Tunic – Wrong Dream
Profitons de l’été et de la baisse d’intensité du rythme des sorties pour nous replonger dans celles que nous avions dédaignées ou trop vite survolées. Pour Tunic, l’explication est simple : alors que Quitter (2021) avait été salué pour son intensité, sa rage, ses gueulantes bien placées, il nous avait un peu gonflés de par son côté un rien abrutissant. Et finalement, apprendre que ce troisième album, Wrong Dream, rebat les cartes et se montre plus aventureux, constituait un heureux présage.
L’entame n’est pourtant pas franchement détendue du gland. L’oppressant « Sounds Repeat » martèle d’emblée qu’il faudrait être fou pour se lancer la fleur au fusil. Mais après son intro alarmiste, une fois les protections auditives insérées, tout se révèle plus lent, moins rustre, plus subtil, et, fatalement, plus intéressant. Press repeat sounds like a good idea. Durant ses premières secondes, « Punishment Enough » ne tergiverse pas davantage mais ne tarde pas à séduire avec son jeu basse-batterie bien trippant et cette gratte qui joue les sonnettes d’alarme alors que David Schellenberg (justement gratteux de son état) déclame des couplets en mode spoken word.
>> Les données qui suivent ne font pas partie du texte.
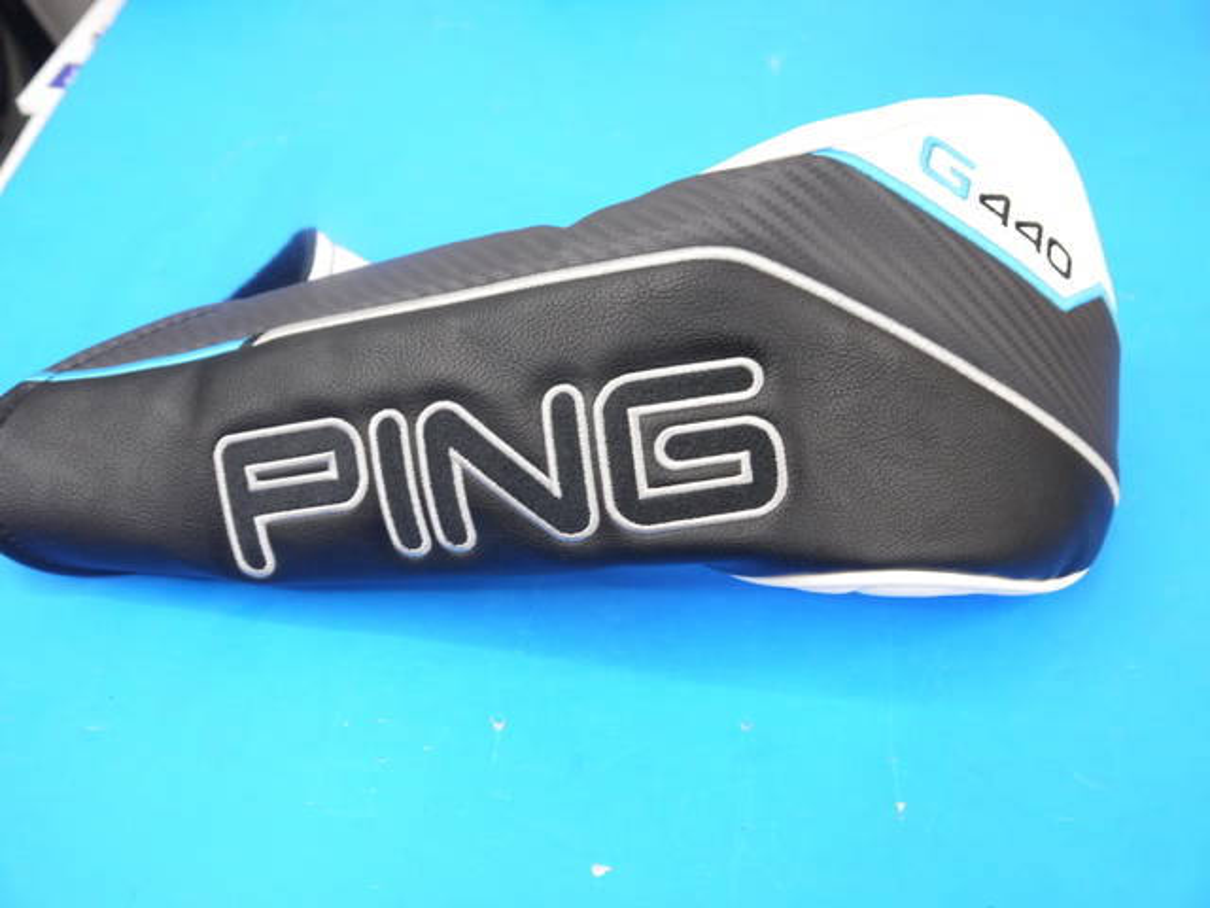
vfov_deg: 34.3
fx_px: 1468
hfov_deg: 44.8
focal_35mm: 42
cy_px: 454
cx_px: 605
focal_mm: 21
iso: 800
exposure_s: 1/100
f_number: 4.3
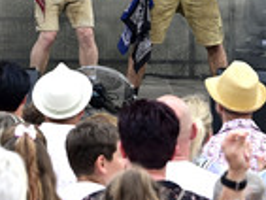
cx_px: -122
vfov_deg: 6.9
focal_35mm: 215
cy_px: -62
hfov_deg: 9.0
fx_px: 1654
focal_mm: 70
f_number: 5.6
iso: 200
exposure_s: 1/200
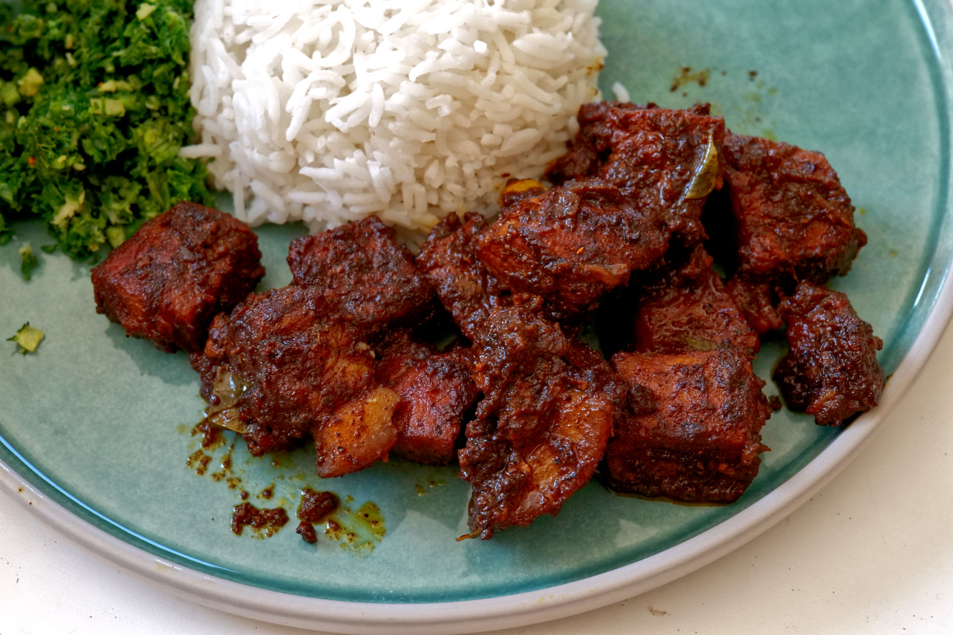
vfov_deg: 22.6
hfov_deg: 33.4
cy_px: 318
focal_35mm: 60
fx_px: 1588
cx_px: 476
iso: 4000
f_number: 9
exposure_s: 1/80
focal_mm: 60
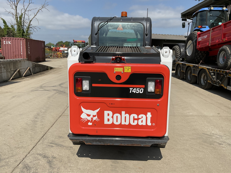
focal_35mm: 29
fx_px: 194
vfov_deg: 48.2
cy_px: 86
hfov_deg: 61.7
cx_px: 116
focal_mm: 3
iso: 16
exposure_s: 1/2801
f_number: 1.8
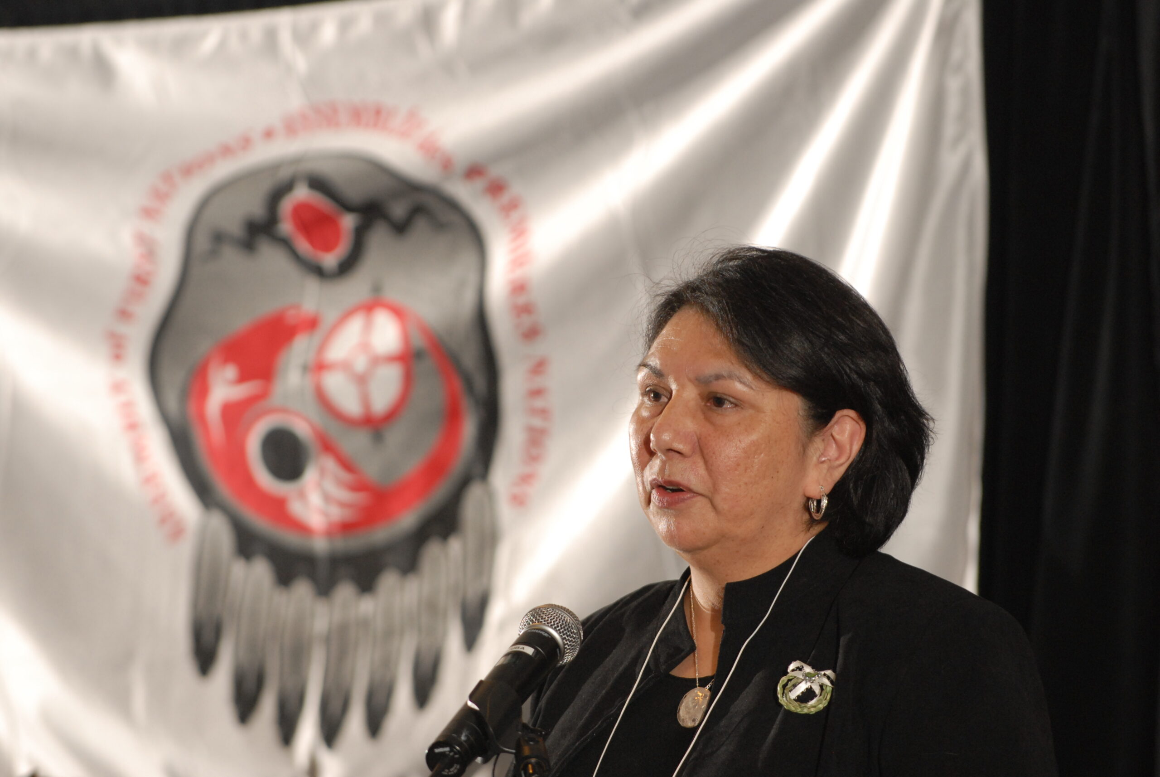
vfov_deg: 4.6
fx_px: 9679
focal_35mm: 300
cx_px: 580
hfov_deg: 6.9
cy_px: 388
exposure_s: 1/200
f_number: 4
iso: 400
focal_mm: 200
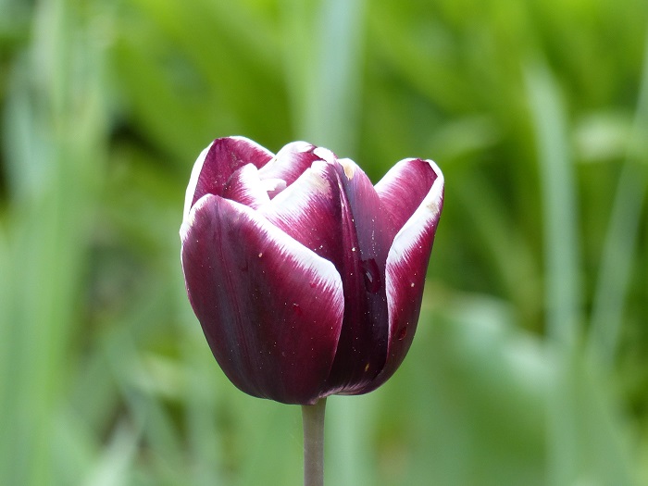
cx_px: 324
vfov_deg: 2.5
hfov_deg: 3.3
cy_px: 243
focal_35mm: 600
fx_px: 11232
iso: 100
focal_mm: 108
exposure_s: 1/160
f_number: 4
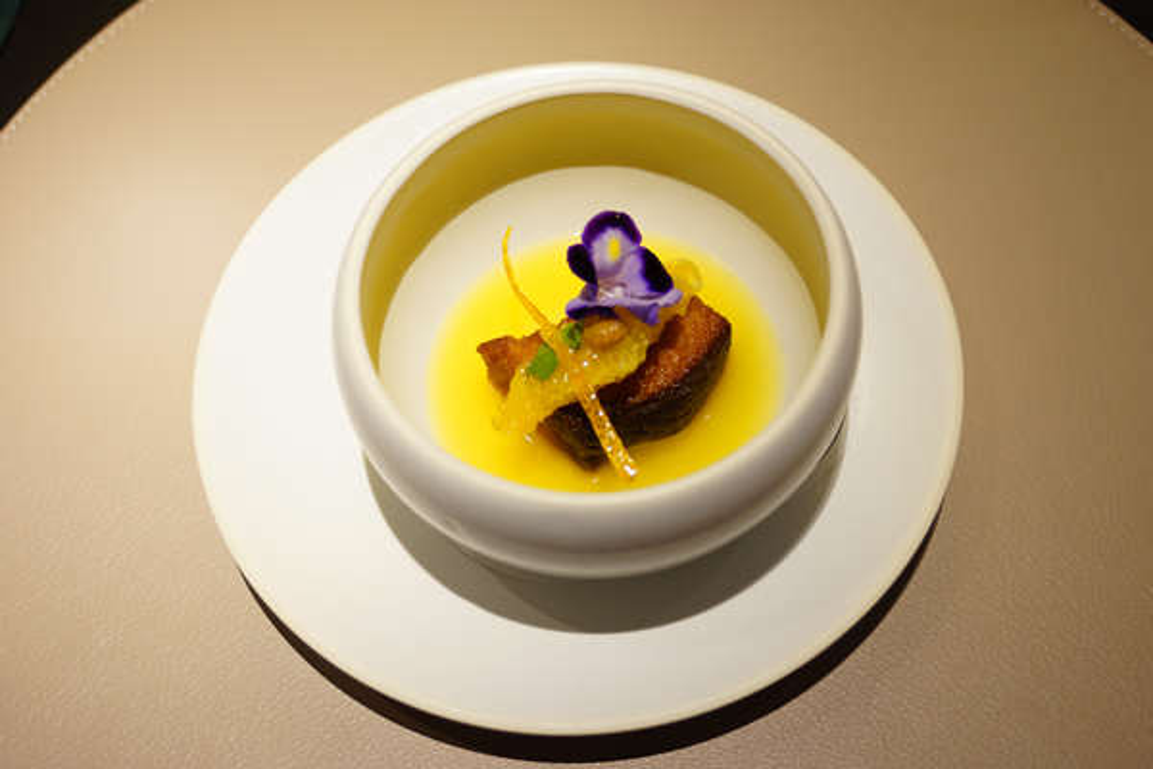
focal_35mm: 45
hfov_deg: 43.6
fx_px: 1441
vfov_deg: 29.9
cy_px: 384
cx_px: 576
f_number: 4.5
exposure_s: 1/10
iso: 100
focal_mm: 30
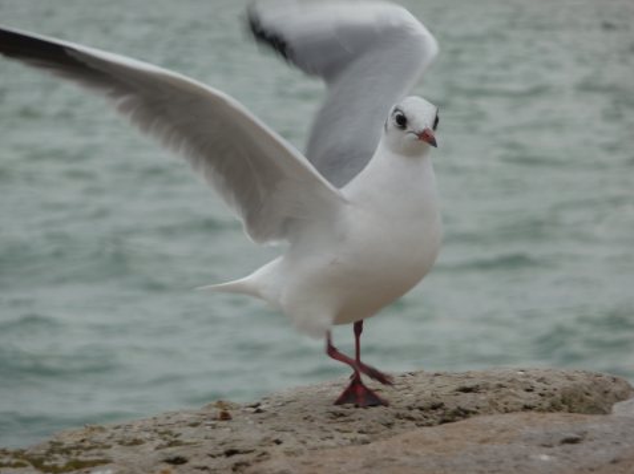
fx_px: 5161
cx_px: 318
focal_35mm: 282
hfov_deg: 7.0
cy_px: 238
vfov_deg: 5.3
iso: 100
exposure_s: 1/160
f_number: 4.9
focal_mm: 47
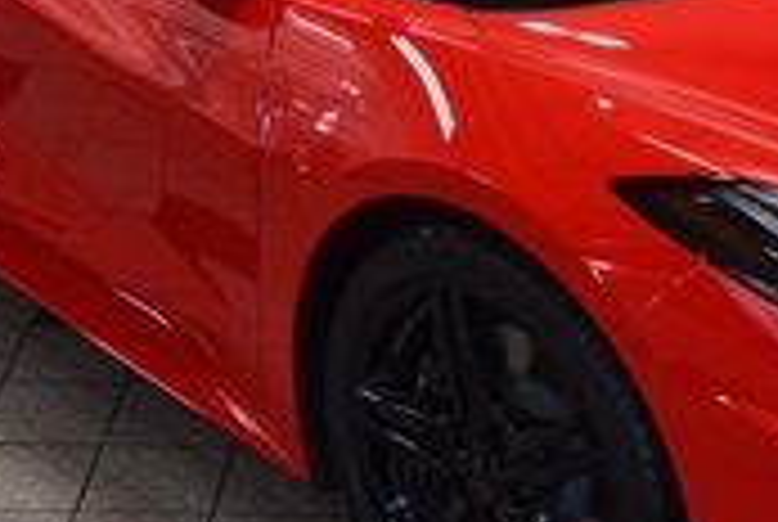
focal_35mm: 122
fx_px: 2641
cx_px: 544
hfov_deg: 16.7
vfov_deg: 11.2
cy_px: 74
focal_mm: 22
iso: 1600
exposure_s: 1/60
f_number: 7.1
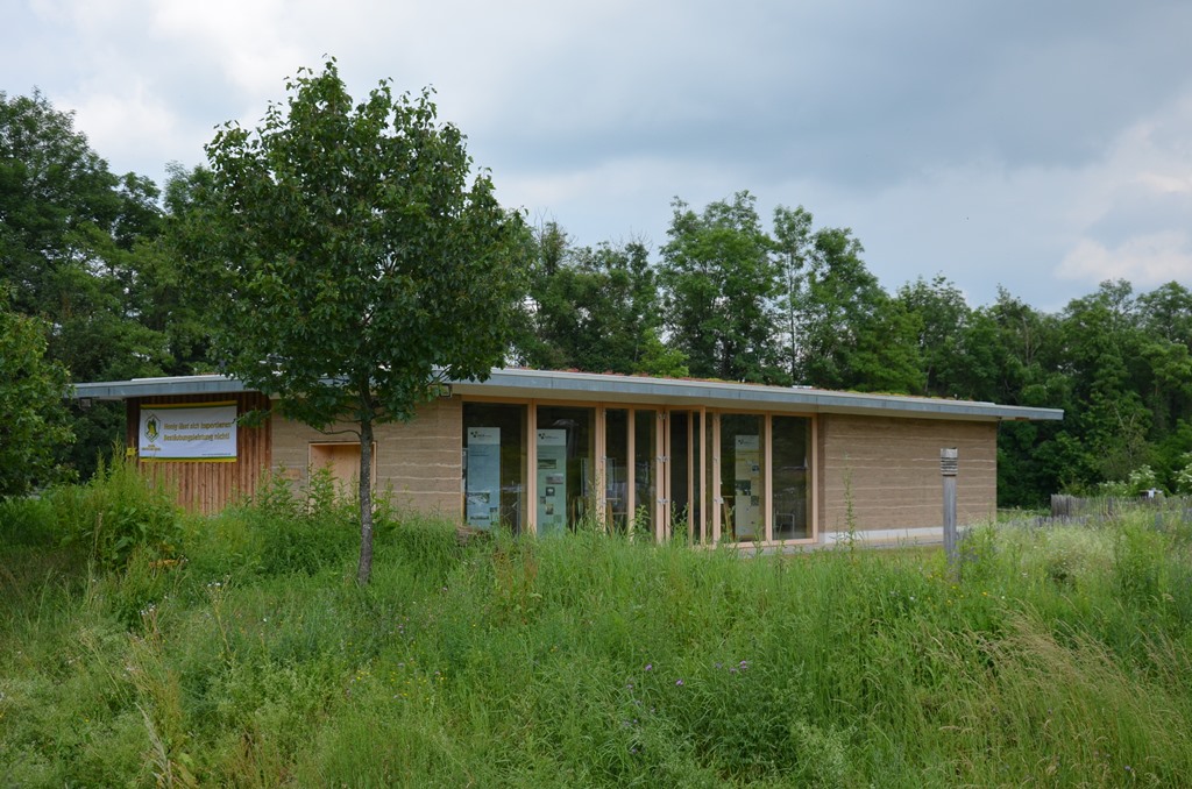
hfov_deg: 39.0
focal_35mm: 51
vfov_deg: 26.4
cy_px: 394
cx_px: 596
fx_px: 1685
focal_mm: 34
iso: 400
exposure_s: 1/1000
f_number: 5.6
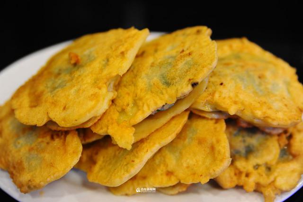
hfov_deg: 32.4
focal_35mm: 62
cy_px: 101
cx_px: 152
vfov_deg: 21.9
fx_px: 522
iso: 2000
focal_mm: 62
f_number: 2.8
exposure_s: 1/60
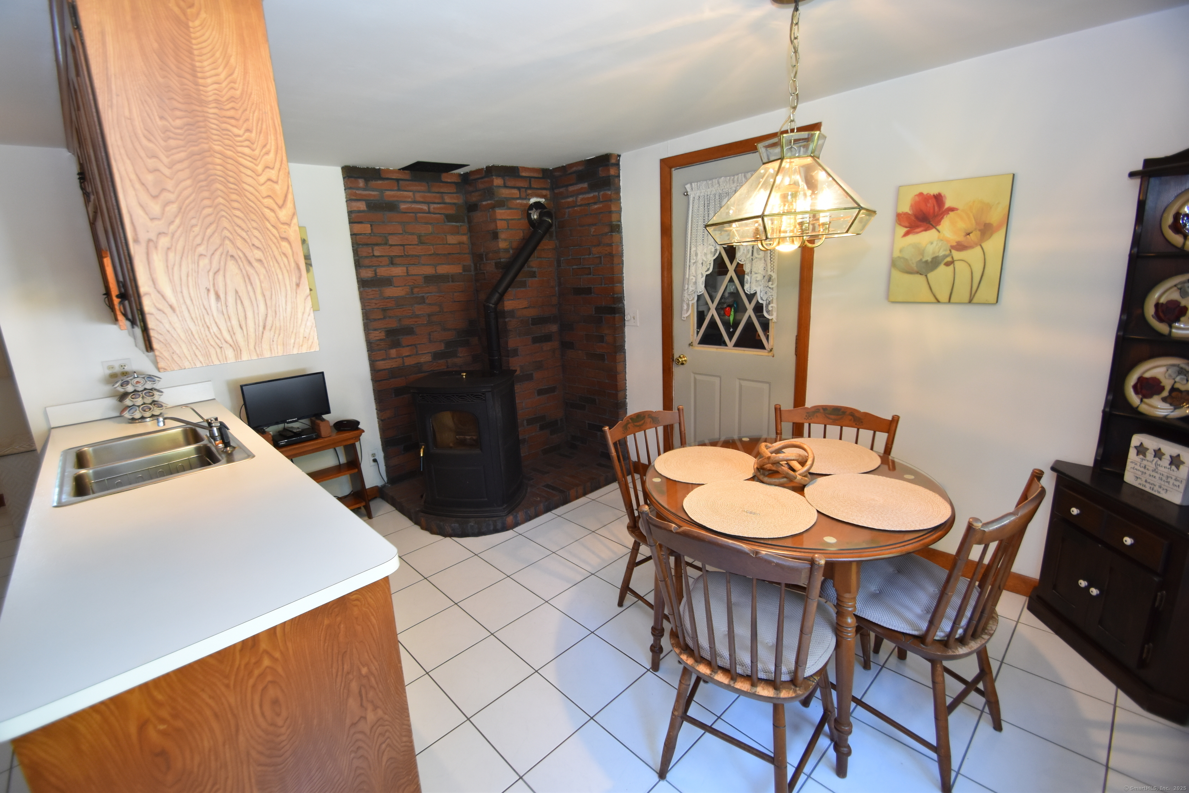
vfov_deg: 77.3
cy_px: 396
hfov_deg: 100.4
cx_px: 594
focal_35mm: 15
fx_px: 495
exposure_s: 1/60
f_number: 4
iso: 640
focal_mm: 10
Plus loin, c’est la basse espiègle du finalement très post punk « My Body, My Blood » qui nous cueille et la batterie qui l’accompagne habilement recèle là encore de ce soupçon d’inventivité bienvenu. Le final grimpe ensuite en intensité jusqu’à se révéler quasiment irrespirable. Vous devriez survivre, toutefois. Et si vous avez cette chance, vous constaterez avec bonheur qu’en quatre morceaux seulement, Tunic vient de parvenir sans mal à se réinventer et désarçonne par sa capacité à varier ses plans et renouveler ses assauts. Désarçonnés, vous le serez encore davantage par « Empty Husk » en forme de lente déliquescence avant un superbe final (du morceau et du disque, figurez-vous), saisissant de mélancolie. Un morceau de 8’21, là où aucun ne daignait dépasser les deux minutes dans un passé pas si lointain. Tunic aurait grandi ? Si ce n’est pas le cas, il fait bien semblant. Que les bourrinos se rassurent toutefois, Tunic demeure un grand gamin remonté et ne prend pas toujours soin d’enfiler des gants (de boxe, à la limite) quand il s’agit d’exprimer une violence primitive jouissive (« Protected », « Whispering »). Sur cette dernière, tout comme sur les esclandres de « Indirect », il ne sera pas incongru de penser à Idles, mais là où les Anglais commençaient à sérieusement nous les briser, les Canadiens empruntent la trajectoire inverse en nous enthousiasmant comme jamais. D’enthousiasme, il n’est pourtant guère question au cours de cet album à fort caractère dépressif, à chérir avant tout par les claustros, désaxés, reclus et inadaptés qui ne cessent de ruminer dans leur coin et s’estiment rarement à leur place. Il semblerait qu’on corresponde parfaitement au profil.